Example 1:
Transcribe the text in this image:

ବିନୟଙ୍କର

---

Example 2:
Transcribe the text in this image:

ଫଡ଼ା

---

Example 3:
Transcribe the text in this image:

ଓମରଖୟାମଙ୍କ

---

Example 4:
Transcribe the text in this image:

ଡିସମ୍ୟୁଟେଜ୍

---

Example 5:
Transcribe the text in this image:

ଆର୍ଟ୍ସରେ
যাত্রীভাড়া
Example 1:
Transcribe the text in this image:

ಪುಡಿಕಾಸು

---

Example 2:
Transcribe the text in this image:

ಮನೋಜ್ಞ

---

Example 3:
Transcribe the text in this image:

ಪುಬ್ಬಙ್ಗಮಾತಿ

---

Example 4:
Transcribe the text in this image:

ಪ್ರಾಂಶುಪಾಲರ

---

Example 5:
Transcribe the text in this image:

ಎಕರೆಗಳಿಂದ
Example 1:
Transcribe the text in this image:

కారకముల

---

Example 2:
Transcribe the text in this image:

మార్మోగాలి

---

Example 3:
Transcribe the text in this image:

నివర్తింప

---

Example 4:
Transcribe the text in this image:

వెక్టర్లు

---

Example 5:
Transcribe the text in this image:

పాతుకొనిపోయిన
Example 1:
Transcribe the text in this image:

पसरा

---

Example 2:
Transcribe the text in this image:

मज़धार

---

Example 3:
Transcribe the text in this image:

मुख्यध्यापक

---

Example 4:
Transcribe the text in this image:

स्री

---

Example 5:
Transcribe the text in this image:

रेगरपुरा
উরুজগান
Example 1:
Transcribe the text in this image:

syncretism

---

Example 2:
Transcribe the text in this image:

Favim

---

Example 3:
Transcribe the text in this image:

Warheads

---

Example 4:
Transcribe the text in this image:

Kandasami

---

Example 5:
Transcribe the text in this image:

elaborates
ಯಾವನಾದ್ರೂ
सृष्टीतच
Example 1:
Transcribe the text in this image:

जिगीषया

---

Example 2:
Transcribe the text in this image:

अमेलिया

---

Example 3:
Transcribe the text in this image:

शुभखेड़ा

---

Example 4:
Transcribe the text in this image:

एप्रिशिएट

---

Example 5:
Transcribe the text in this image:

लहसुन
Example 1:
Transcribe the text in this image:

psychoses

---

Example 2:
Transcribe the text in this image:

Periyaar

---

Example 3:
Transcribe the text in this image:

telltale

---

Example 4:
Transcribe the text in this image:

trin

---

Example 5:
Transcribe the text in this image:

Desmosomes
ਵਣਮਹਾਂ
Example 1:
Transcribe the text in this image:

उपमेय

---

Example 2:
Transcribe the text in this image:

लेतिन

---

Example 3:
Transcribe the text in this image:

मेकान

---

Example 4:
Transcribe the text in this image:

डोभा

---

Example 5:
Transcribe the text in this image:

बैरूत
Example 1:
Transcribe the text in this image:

EXERCISE INSTRUCTIONS: Could you output every entry above exactly as it stands?

ANSWER FOR THE TASK:
Example 1:
Transcribe the text in this image:

ବିନୟଙ୍କର

---

Example 2:
Transcribe the text in this image:

ଫଡ଼ା

---

Example 3:
Transcribe the text in this image:

ଓମରଖୟାମଙ୍କ

---

Example 4:
Transcribe the text in this image:

ଡିସମ୍ୟୁଟେଜ୍

---

Example 5:
Transcribe the text in this image:

ଆର୍ଟ୍ସରେ
যাত্রীভাড়া
Example 1:
Transcribe the text in this image:

ಪುಡಿಕಾಸು

---

Example 2:
Transcribe the text in this image:

ಮನೋಜ್ಞ

---

Example 3:
Transcribe the text in this image:

ಪುಬ್ಬಙ್ಗಮಾತಿ

---

Example 4:
Transcribe the text in this image:

ಪ್ರಾಂಶುಪಾಲರ

---

Example 5:
Transcribe the text in this image:

ಎಕರೆಗಳಿಂದ
Example 1:
Transcribe the text in this image:

కారకముల

---

Example 2:
Transcribe the text in this image:

మార్మోగాలి

---

Example 3:
Transcribe the text in this image:

నివర్తింప

---

Example 4:
Transcribe the text in this image:

వెక్టర్లు

---

Example 5:
Transcribe the text in this image:

పాతుకొనిపోయిన
Example 1:
Transcribe the text in this image:

पसरा

---

Example 2:
Transcribe the text in this image:

मज़धार

---

Example 3:
Transcribe the text in this image:

मुख्यध्यापक

---

Example 4:
Transcribe the text in this image:

स्री

---

Example 5:
Transcribe the text in this image:

रेगरपुरा
উরুজগান
Example 1:
Transcribe the text in this image:

syncretism

---

Example 2:
Transcribe the text in this image:

Favim

---

Example 3:
Transcribe the text in this image:

Warheads

---

Example 4:
Transcribe the text in this image:

Kandasami

---

Example 5:
Transcribe the text in this image:

elaborates
ಯಾವನಾದ್ರೂ
सृष्टीतच
Example 1:
Transcribe the text in this image:

जिगीषया

---

Example 2:
Transcribe the text in this image:

अमेलिया

---

Example 3:
Transcribe the text in this image:

शुभखेड़ा

---

Example 4:
Transcribe the text in this image:

एप्रिशिएट

---

Example 5:
Transcribe the text in this image:

लहसुन
Example 1:
Transcribe the text in this image:

psychoses

---

Example 2:
Transcribe the text in this image:

Periyaar

---

Example 3:
Transcribe the text in this image:

telltale

---

Example 4:
Transcribe the text in this image:

trin

---

Example 5:
Transcribe the text in this image:

Desmosomes
ਵਣਮਹਾਂ
Example 1:
Transcribe the text in this image:

उपमेय

---

Example 2:
Transcribe the text in this image:

लेतिन

---

Example 3:
Transcribe the text in this image:

मेकान

---

Example 4:
Transcribe the text in this image:

डोभा

---

Example 5:
Transcribe the text in this image:

बैरूत
Example 1:
Transcribe the text in this image:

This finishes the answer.